* **Passage for review**:
*****

The Origins of some basic mistakes about genebanks

I’m not sure how we missed it, but Origins, “a project of the Public History Initiative and eHistory in the History Department at The Ohio State University,” had a longish piece called “Conserving Diversity at the Dinner Table: Plants, Food Security and Gene Banks” last month. You can read it, or listen to it. The author is Nurcan Atalan-Helicke Visiting Assistant Professor of Environmental Studies at Skidmore College, Saratoga Springs, NY.

It’s a pretty straightforward account of the practice and history of crop diversity conservation and use, but with a clear slant.

In the long run, the most efficient way to conserve agrobiodiversity is to maintain farmers’ cultivation of traditional varieties.

Admittedly, there’s not much evidence brought forward for this statement, which is treated almost as self-evident, but it is not made any easier to swallow by being preceded by the likes of this:

The Soviet Union was the first to establish gene banks for crops. However, Russian botanist Nikolay Vavilov’s effort to collect seeds worldwide in the 1920s and 1930s was aimed at research alone, not the protection of seed diversity.

I feel sure Vavilov would beg to differ. Or this:

Working in collaboration with hundreds of governments, civil society organizations, and private businesses around the world, CGIAR today supports 15 international centers for agricultural research and about 1,750 gene banks. Together, these gene banks contain a total of 6 million accessions of all crops and represent 95 percent of all cereal landraces worldwide. These are public or non-profit entities whose goal is to sustain “food for people.”

The bit about the CGIAR’s 1,750 genebanks will come as a bit of a shock to the CGIAR. Not to mention the 1,750 genebanks. Then there’s this:

The CGIAR gene banks are located primarily in the global South but their funding and guidance comes primarily from Northern donors. CGIAR ensures that seeds and plant germplasm are stored in duplicate and kept below freezing so that they can remain viable for decades. They are cultivated under sterile conditions with fertilizers.

Sterile conditions I suppose refers to in vitro collections. But what’s with the fertilizers? And also:

There is also a question of access. Whereas many of the CGIAR centers are open access resources, the newer ones are not. Both the Svalbard and the Millennium Seed Bank are more restrictive, with access limited to those with permission from countries that make deposits.

*****

* **Entries shown**:
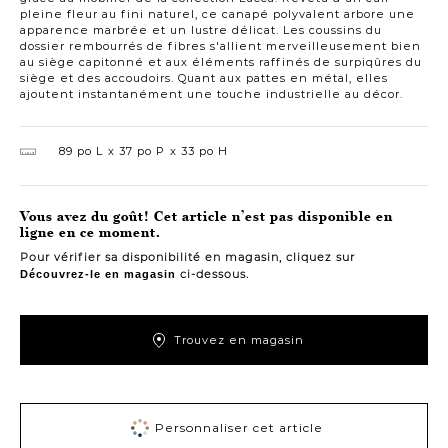
pleine fleur au fini naturel, ce canapé polyvalent arbore une
apparence marbrée et un lustre délicat. Les coussins du
dossier rembourrés de fibres s'allient merveilleusement bien
au siège capitonné et aux éléments raffinés de surpiqûres du
siège et des accoudoirs. Quant aux pattes en métal, elles
ajoutent instantanément une touche industrielle au décor.
89 po L
37 po P
33 po H
Vous avez du goût! Cet article n’est pas disponible en
ligne en ce moment.
Pour vérifier sa disponibilité en magasin, cliquez sur
ci-dessous.
Découvrez-le en magasin
Trouvez en magasin
Personnaliser cet article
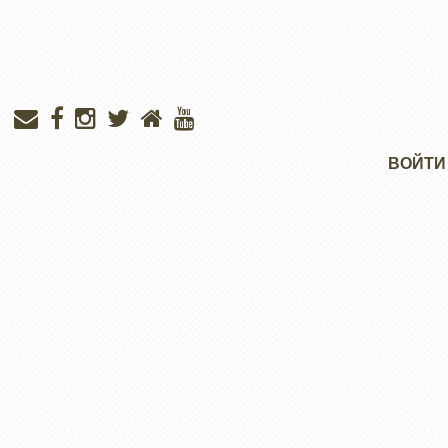
Меню
ВОЙТИ
учётной
записи
пользователя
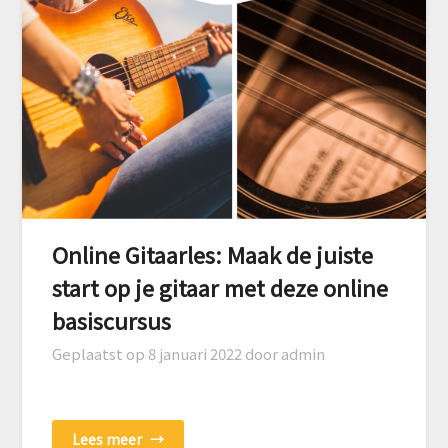
Online Gitaarles: Maak de juiste
start op je gitaar met deze online
basiscursus
Geplaatst op
8 januari 2022
door admin
Lees meer
→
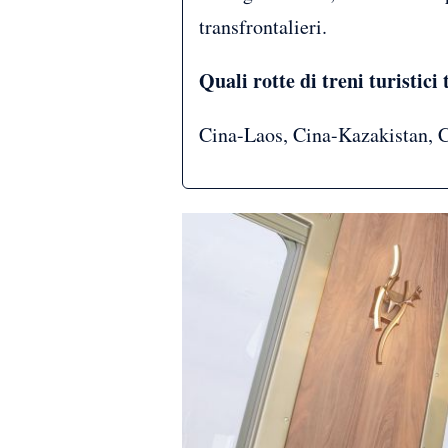
transfrontalieri.
Quali rotte di treni turistic
Cina-Laos, Cina-Kazakistan, 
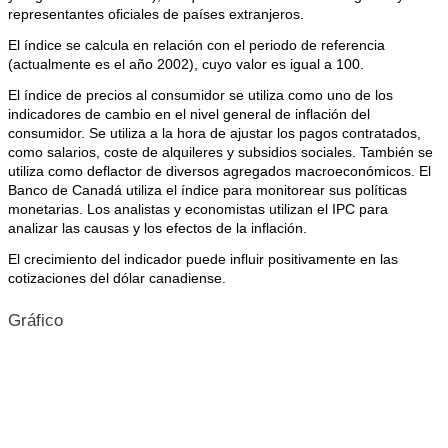
representantes oficiales de países extranjeros.
El índice se calcula en relación con el periodo de referencia
(actualmente es el año 2002), cuyo valor es igual a 100.
El índice de precios al consumidor se utiliza como uno de los
indicadores de cambio en el nivel general de inflación del
consumidor. Se utiliza a la hora de ajustar los pagos contratados,
como salarios, coste de alquileres y subsidios sociales. También se
utiliza como deflactor de diversos agregados macroeconómicos. El
Banco de Canadá utiliza el índice para monitorear sus políticas
monetarias. Los analistas y economistas utilizan el IPC para
analizar las causas y los efectos de la inflación.
El crecimiento del indicador puede influir positivamente en las
cotizaciones del dólar canadiense.
Gráfico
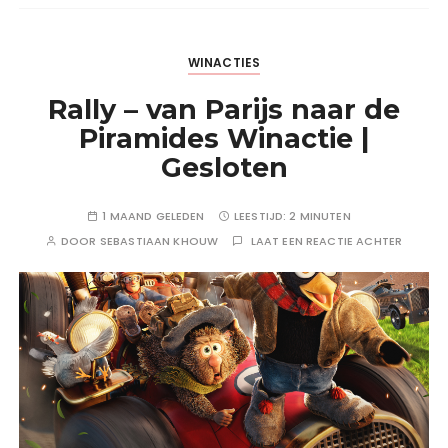
WINACTIES
Rally – van Parijs naar de
Piramides Winactie |
Gesloten
1 MAAND GELEDEN
LEESTIJD:
2 MINUTEN
DOOR
SEBASTIAAN KHOUW
LAAT EEN REACTIE ACHTER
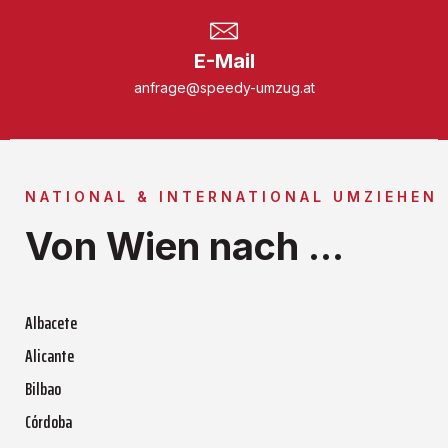
E-Mail
anfrage@speedy-umzug.at
NATIONAL & INTERNATIONAL UMZIEHEN
Von Wien nach ...
Albacete
Alicante
Bilbao
Córdoba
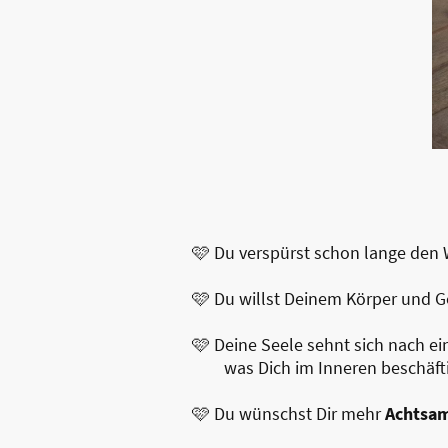
🩷 Du verspürst schon lange den 
🩷 Du willst Deinem Körper und G
🩷 Deine Seele sehnt sich nach ei
was Dich im Inneren beschäftig
🩷 Du wünschst Dir mehr
Achtsam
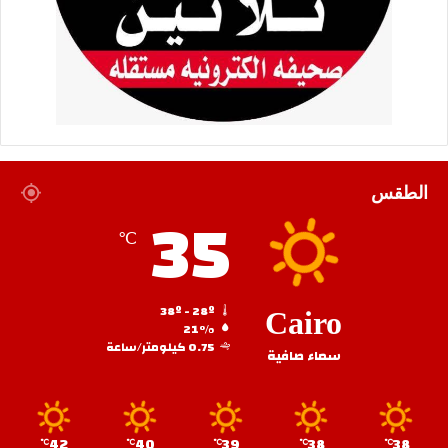
الطقس
35
℃
38º - 28º
Cairo
21%
0.75 كيلومتر/ساعة
سماء صافية
42
40
39
38
38
℃
℃
℃
℃
℃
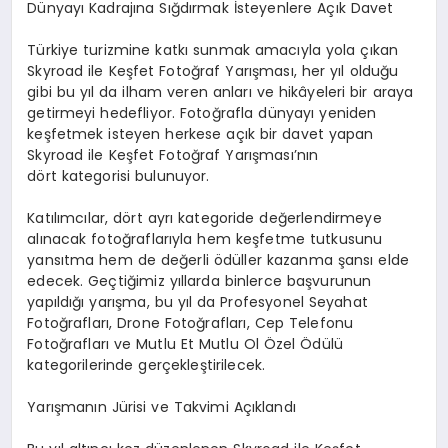
Dünyayı Kadrajına Sığdırmak İsteyenlere Açık Davet
Türkiye turizmine katkı sunmak amacıyla yola çıkan
Skyroad ile Keşfet Fotoğraf Yarışması, her yıl olduğu
gibi bu yıl da ilham veren anları ve hikâyeleri bir araya
getirmeyi hedefliyor. Fotoğrafla dünyayı yeniden
keşfetmek isteyen herkese açık bir davet yapan
Skyroad ile Keşfet Fotoğraf Yarışması’nın
dört kategorisi bulunuyor.
Katılımcılar, dört ayrı kategoride değerlendirmeye
alınacak fotoğraflarıyla hem keşfetme tutkusunu
yansıtma hem de değerli ödüller kazanma şansı elde
edecek. Geçtiğimiz yıllarda binlerce başvurunun
yapıldığı yarışma, bu yıl da
Profesyonel Seyahat
Fotoğrafları
,
Drone
Fotoğrafları
,
Cep Telefonu
Fotoğrafları
ve
Mutlu Et Mutlu Ol
Özel Ödülü
kategorilerinde gerçekleştirilecek.
Yarışmanın Jürisi ve Takvimi Açıklandı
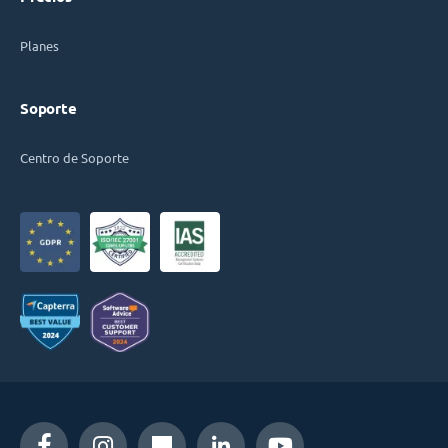
Planes
Soporte
Centro de Soporte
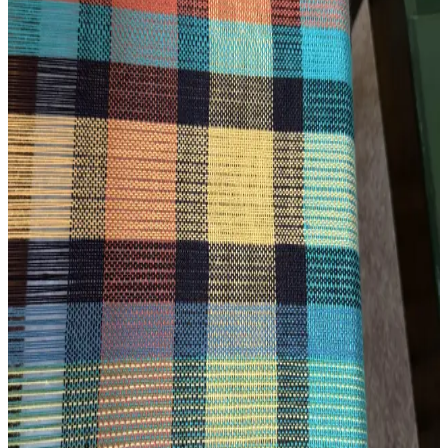
El İpliğiyle Dokuma: Doğal Boyalar ve Basit
Tasarımların Sürdürülebilir Tekstilde Rolü
El ipliğiyle dokuma, doğal boyalar ve basit desenlerle özgün tekstil
ürünleri yaratır. Marigold ve coreopsis gibi bitkilerle renklendirilen
merino yünü, sürdürülebilir ve estetik çözümler sunar.
Ashford Sert Çıtçıtlı Tezgâh ile İlk Dokuma Projesi:
Teknik Detaylar ve Deneyimler
Ashford sert çıtçıtlı tezgâh ve Gist Yarns Mallo slub pamuk ipliğiyle
yapılan ilk dokuma projesi, teknik detaylar ve kullanıcı
deneyimleriyle yeni başlayanlar için önemli bilgiler sunuyor.
Rigid Heddle Dokuma Teknikleri ve Tasarım
Deneyimleri: İki Yıllık Uygulamalı Bilgiler
Rigid heddle dokuma tezgahıyla iki yıl süren deneyim, iplik seçimi,
aparat kullanımı ve desen hizalanması gibi teknik detayları ve
karşılaşılan zorlukları ele alır. Pratik çözümlerle dokuma kalitesi
artırılır.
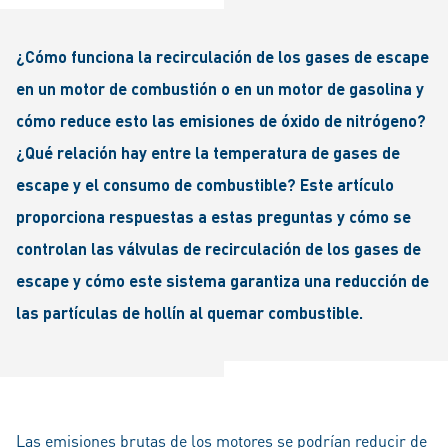
¿Cómo funciona la recirculación de los gases de escape
en un motor de combustión o en un motor de gasolina y
cómo reduce esto las emisiones de óxido de nitrógeno?
¿Qué relación hay entre la temperatura de gases de
escape y el consumo de combustible? Este artículo
proporciona respuestas a estas preguntas y cómo se
controlan las válvulas de recirculación de los gases de
escape y cómo este sistema garantiza una reducción de
las partículas de hollín al quemar combustible.
Las emisiones brutas de los motores se podrían reducir de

*****

* **Required action 1**:
Rewrite the paragraph of the genebank post that begins "I’m not sure how we missed it" as a short bulleted list that keeps its main facts.
* **Required action 2**:
Write what comes next in the genebank post, starting after its last sentence.
The data come from a separate source and are unrelated to the genebank post.

* **Task result 1**:
- Origins, a project of the Public History Initiative and eHistory in the History Department at The Ohio State University, published "Conserving Diversity at the Dinner Table: Plants, Food Security and Gene Banks" last month.
- The piece is fairly long and can be read or listened to.
- Its author is Nurcan Atalan-Helicke, Visiting Assistant Professor of Environmental Studies at Skidmore College, Saratoga Springs, NY.

* **Task result 2**:
Well, actually, in the case of Svalbard, it is only the depositing institutes which can access the material they send up there for safe-keeping.

I could go on. Plus there’s no mention of the International Treaty on Plant Genetic Resources for Food and Agriculture. The mistakes and omissions are a pity because Dr Atalan-Helicke makes a couple of astute points. For example:

Many countries continue to depend on CGIAR’s gene banks to improve their agriculture, taking advantage of the CGIAR’s open access to resources for research, breeding, conservation, and training. Between 1974 and 2001, Kenya and Uganda received a total of 12,000 unique accessions from all CGIAR gene banks that were collected from other countries. In the same period, about 4,000 accessions collected from Kenya and Uganda were distributed to the world.

You rarely see this kind of statement about the value of the international collections in pieces which are trying to make the point that yes, sure, genebanks are ok, but there’s a better way to conserve crop diversity.

Anyway, if the Public History Initiative ever does another piece on agricultural biodiversity, we’d be happy to do the fact-checking.

One Reply to “The Origins of some basic mistakes about genebanks”

  1. I regret to say that this is more of the same old claptrap – ex situ vs in situ – sorry misinformation, inaccuracy, lack of understanding that is often published as ‘the truth’. We could all take the author to task, as Luigi has done, but I’d like to follow-up on just one point. On farm conservation. Let’s talk about ‘on farm management’ of diversity and empowering farmers to make choices, not obliging them to adopt practices which may be are not suited to their circumstances. If farmers want to ‘ditch’ their heritage varieties in favor of modern, bred varieties, then that’s their choice. If they want to keep farming in other ways – and which also benefits society as well through the opportunities for varieties to evolve – then we should support that.